[Provided material — start]

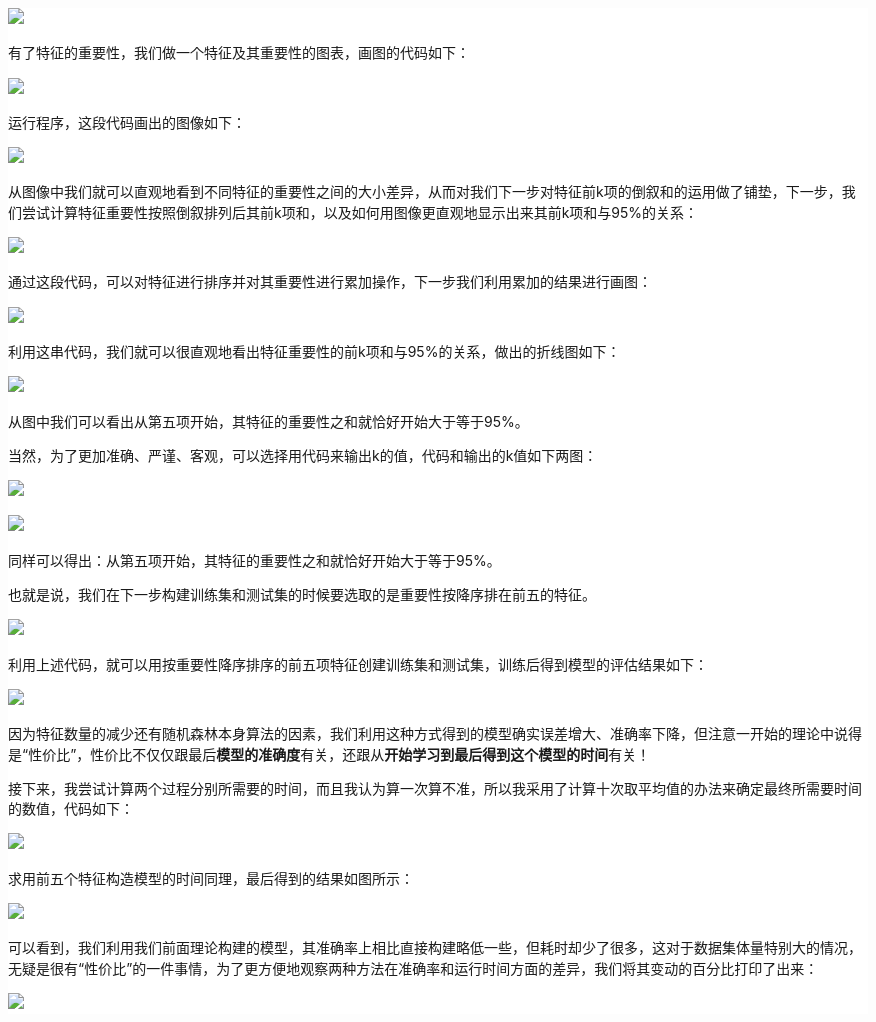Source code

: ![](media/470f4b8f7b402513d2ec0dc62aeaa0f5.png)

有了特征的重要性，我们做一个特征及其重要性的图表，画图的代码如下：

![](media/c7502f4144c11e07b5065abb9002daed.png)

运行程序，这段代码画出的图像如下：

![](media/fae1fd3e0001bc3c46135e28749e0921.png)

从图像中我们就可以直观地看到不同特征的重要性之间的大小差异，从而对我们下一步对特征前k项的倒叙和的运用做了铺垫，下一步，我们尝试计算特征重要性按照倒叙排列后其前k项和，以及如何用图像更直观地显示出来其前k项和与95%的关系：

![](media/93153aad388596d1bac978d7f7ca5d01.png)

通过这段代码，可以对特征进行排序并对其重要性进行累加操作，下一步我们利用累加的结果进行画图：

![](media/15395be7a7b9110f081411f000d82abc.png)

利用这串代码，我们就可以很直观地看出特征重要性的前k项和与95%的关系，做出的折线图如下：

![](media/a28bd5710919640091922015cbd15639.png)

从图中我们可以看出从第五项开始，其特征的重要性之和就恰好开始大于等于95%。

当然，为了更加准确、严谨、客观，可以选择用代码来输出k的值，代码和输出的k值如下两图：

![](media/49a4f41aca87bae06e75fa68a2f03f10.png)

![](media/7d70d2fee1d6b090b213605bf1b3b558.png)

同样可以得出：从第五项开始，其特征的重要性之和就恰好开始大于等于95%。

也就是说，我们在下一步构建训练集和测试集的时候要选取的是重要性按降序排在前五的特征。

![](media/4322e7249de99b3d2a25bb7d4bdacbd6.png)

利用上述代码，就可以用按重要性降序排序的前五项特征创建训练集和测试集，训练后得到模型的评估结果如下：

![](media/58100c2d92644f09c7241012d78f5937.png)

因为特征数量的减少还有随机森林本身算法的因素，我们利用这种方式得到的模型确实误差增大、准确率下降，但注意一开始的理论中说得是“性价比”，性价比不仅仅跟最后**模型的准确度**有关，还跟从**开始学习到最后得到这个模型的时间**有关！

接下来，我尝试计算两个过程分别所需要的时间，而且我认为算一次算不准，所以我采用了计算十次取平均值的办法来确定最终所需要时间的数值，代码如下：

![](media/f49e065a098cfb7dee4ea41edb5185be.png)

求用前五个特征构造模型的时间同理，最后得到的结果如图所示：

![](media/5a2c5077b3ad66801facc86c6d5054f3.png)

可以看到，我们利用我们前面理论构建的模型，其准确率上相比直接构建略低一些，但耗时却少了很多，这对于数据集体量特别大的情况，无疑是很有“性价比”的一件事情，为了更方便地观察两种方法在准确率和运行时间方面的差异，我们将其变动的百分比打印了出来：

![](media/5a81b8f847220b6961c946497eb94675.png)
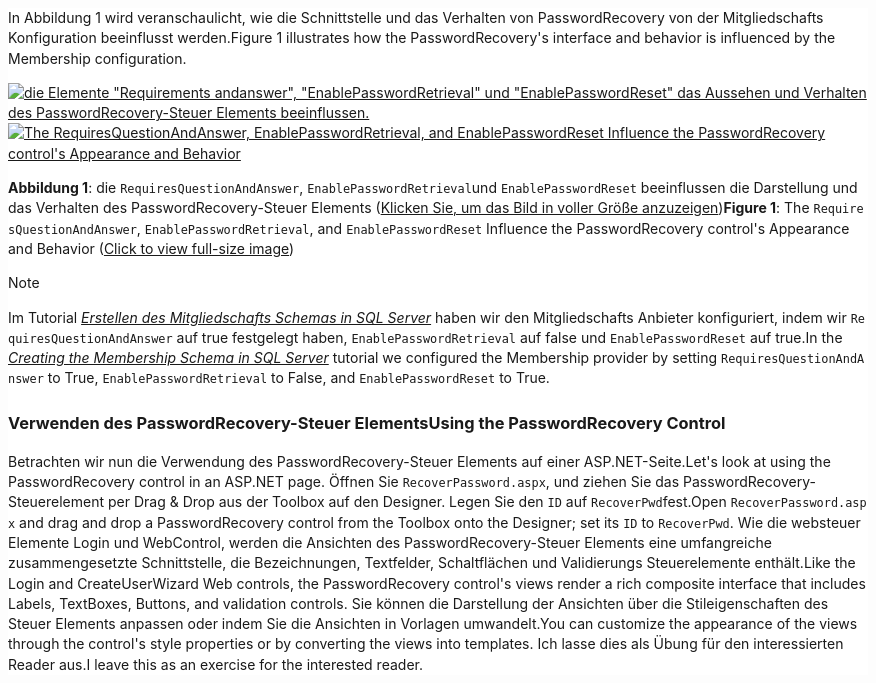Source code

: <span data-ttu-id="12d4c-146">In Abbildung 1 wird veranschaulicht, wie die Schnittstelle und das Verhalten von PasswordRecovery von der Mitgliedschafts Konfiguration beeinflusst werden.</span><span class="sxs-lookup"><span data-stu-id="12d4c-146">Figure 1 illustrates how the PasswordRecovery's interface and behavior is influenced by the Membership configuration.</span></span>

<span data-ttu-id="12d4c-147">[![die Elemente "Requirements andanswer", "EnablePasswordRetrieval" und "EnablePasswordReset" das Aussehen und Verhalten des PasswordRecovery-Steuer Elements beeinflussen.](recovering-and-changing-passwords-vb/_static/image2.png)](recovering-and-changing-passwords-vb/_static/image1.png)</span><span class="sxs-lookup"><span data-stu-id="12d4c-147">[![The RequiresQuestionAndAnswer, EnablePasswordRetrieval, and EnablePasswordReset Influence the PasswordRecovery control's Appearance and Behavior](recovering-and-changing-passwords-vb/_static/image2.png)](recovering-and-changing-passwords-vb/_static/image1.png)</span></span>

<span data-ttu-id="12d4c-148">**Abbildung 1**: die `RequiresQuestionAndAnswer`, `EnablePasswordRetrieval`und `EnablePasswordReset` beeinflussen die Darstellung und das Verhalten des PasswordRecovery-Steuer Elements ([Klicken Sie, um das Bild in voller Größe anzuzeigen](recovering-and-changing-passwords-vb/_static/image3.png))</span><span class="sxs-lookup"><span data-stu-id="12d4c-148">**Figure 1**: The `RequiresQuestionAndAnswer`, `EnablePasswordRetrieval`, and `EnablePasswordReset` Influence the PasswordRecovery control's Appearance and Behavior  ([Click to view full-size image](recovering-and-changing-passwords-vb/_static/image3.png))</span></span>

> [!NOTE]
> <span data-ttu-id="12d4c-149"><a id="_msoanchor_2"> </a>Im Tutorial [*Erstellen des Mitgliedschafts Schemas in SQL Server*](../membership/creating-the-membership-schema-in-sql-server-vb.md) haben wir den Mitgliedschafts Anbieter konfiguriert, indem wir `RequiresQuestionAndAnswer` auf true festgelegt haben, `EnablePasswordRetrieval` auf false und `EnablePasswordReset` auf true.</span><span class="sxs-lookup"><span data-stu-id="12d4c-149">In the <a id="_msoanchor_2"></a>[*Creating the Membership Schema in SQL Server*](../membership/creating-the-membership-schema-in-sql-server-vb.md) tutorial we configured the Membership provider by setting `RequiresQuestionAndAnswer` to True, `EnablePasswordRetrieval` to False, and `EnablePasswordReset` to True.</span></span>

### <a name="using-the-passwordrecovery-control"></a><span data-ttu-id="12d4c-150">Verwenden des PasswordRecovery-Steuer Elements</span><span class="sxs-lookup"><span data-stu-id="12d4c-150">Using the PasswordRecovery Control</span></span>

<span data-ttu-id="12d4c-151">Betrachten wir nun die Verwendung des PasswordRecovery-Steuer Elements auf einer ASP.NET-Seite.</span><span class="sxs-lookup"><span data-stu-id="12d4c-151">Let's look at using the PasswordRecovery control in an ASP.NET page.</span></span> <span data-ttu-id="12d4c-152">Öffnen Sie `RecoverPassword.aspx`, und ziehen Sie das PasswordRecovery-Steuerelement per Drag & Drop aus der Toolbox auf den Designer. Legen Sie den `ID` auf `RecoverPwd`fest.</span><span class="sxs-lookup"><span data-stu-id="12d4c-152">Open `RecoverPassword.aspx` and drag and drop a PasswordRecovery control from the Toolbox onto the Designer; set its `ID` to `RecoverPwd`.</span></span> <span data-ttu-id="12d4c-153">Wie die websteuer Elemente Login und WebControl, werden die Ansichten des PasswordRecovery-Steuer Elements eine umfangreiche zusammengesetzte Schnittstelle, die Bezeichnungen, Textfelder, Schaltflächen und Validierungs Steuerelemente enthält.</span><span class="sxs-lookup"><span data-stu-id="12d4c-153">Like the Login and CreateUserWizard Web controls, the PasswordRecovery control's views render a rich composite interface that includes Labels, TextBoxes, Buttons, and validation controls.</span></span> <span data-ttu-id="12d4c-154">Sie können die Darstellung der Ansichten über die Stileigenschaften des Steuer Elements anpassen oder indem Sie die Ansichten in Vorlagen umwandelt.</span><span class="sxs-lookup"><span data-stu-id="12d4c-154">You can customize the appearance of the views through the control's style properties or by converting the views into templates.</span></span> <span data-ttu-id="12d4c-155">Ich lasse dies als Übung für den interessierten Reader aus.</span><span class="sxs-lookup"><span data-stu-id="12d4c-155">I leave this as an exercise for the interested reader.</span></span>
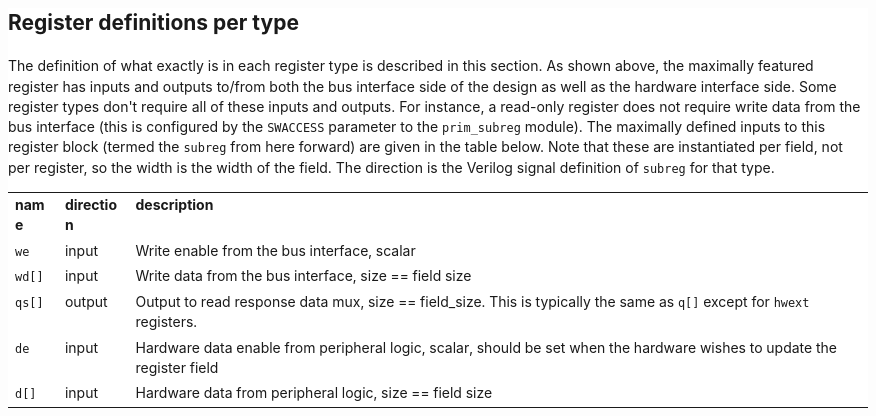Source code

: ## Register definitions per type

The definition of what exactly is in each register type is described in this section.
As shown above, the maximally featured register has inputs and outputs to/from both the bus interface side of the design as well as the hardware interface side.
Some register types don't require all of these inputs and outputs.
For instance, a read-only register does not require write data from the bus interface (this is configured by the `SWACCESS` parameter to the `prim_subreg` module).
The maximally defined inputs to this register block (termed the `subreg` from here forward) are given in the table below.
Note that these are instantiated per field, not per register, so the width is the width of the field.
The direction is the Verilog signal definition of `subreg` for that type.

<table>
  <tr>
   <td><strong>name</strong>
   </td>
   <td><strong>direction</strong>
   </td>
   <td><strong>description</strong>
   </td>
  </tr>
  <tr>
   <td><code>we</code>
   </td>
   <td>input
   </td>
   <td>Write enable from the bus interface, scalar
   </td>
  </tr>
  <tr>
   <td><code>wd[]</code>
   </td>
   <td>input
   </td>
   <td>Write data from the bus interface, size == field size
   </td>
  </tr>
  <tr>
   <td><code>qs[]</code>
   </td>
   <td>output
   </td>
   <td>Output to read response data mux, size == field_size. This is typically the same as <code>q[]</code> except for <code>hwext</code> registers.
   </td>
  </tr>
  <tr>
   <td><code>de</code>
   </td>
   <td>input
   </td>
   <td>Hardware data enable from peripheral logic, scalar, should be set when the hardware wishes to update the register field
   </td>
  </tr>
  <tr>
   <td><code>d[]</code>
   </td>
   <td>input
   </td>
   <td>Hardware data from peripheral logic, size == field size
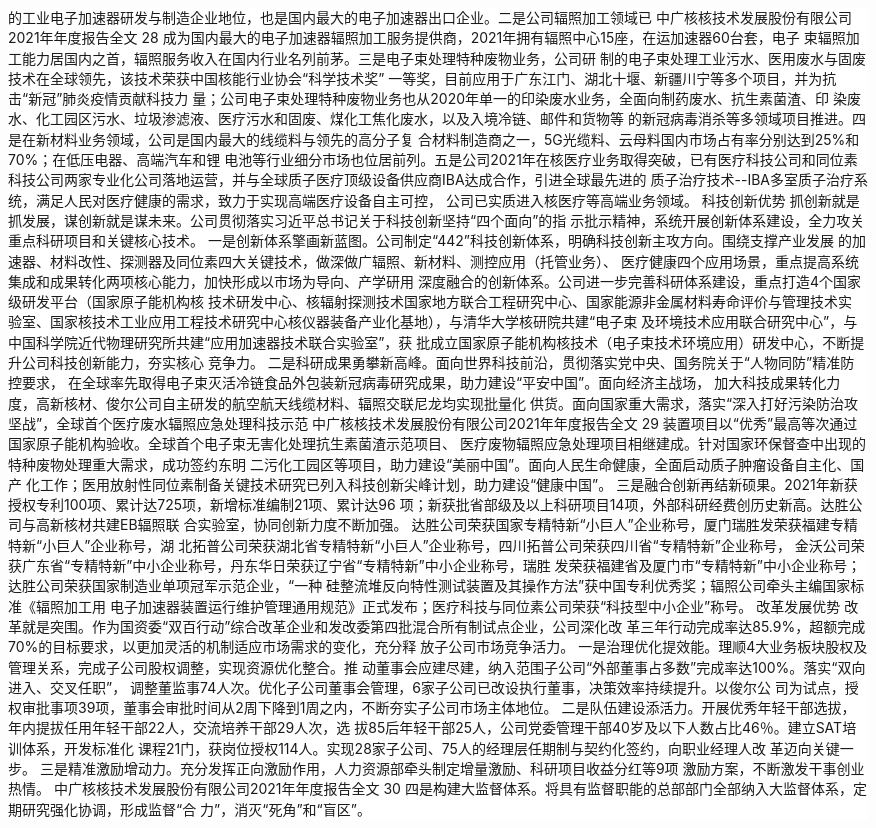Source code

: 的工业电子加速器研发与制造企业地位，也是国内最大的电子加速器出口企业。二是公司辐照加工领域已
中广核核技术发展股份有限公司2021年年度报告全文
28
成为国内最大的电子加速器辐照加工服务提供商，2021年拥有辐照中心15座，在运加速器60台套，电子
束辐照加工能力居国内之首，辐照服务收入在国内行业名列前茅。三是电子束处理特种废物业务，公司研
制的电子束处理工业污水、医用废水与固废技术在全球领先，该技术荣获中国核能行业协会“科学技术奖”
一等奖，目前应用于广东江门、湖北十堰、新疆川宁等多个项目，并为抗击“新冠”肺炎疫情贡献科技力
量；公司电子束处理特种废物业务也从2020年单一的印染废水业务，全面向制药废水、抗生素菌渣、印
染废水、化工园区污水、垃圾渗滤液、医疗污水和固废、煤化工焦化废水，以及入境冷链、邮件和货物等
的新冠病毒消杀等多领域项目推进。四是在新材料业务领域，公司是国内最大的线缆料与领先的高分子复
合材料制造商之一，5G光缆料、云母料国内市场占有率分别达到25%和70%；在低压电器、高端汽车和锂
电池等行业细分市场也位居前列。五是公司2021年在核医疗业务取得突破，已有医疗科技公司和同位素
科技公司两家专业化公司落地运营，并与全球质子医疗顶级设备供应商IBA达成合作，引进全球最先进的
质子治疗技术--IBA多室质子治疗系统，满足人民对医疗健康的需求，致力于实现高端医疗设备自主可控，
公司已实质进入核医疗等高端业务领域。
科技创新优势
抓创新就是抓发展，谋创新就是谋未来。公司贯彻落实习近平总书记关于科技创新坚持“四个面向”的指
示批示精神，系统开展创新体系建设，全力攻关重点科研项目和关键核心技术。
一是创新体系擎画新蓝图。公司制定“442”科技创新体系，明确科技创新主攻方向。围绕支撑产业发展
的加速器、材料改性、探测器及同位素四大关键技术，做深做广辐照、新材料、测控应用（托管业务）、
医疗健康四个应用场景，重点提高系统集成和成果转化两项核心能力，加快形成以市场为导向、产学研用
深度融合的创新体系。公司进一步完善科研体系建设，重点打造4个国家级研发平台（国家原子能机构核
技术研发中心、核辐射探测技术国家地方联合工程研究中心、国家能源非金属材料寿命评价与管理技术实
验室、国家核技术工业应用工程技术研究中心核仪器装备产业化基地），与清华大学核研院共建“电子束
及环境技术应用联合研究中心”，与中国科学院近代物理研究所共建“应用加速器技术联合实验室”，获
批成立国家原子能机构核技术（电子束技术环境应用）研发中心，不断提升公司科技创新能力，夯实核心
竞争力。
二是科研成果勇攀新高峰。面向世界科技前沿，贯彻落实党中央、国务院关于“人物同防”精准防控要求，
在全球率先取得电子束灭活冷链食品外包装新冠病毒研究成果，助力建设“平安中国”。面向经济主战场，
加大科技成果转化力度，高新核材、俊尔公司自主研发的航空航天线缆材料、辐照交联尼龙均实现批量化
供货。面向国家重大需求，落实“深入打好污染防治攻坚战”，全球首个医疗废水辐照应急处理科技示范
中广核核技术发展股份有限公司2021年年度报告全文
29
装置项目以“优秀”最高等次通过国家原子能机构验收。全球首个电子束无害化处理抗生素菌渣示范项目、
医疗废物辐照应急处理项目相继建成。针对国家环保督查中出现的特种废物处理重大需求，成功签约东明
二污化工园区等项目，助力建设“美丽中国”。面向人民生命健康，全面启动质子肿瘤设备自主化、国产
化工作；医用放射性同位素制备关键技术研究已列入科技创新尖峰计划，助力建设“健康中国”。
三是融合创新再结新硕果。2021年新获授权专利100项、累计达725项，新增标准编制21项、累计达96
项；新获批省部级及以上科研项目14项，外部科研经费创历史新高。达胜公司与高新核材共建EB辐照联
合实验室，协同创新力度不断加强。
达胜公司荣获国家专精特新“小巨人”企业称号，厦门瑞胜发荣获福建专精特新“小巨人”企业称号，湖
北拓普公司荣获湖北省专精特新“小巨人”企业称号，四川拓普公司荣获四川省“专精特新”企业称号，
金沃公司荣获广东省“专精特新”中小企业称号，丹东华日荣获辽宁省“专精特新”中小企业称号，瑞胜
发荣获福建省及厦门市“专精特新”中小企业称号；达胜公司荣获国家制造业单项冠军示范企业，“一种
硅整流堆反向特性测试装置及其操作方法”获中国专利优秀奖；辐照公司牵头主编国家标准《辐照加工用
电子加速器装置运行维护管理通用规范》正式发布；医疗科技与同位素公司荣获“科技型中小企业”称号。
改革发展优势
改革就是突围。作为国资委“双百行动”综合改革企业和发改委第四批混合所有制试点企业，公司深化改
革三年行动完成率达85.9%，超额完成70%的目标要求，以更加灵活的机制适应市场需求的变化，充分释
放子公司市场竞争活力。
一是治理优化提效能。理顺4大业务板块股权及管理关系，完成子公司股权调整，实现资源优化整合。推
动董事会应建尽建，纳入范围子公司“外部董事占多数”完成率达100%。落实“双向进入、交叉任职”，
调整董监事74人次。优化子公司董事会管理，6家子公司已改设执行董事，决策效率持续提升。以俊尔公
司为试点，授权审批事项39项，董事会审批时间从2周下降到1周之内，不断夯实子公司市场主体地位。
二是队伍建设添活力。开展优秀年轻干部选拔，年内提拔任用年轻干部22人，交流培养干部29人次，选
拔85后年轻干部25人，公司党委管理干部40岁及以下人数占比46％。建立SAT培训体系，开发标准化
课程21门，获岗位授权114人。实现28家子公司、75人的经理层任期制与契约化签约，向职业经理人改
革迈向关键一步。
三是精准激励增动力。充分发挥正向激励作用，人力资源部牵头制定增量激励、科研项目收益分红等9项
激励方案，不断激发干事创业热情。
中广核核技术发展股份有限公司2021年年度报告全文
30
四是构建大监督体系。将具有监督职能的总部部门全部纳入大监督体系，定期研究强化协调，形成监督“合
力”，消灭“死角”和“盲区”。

[Provided material — finish]

§ The task
From the records above, repeat exactly the lines from the one with "公司已实质进入核医疗等高端业务领域。" through the one with "医疗健康四个应用场景，重点提", both included.

§ Response
公司已实质进入核医疗等高端业务领域。
科技创新优势
抓创新就是抓发展，谋创新就是谋未来。公司贯彻落实习近平总书记关于科技创新坚持“四个面向”的指
示批示精神，系统开展创新体系建设，全力攻关重点科研项目和关键核心技术。
一是创新体系擎画新蓝图。公司制定“442”科技创新体系，明确科技创新主攻方向。围绕支撑产业发展
的加速器、材料改性、探测器及同位素四大关键技术，做深做广辐照、新材料、测控应用（托管业务）、
医疗健康四个应用场景，重点提高系统集成和成果转化两项核心能力，加快形成以市场为导向、产学研用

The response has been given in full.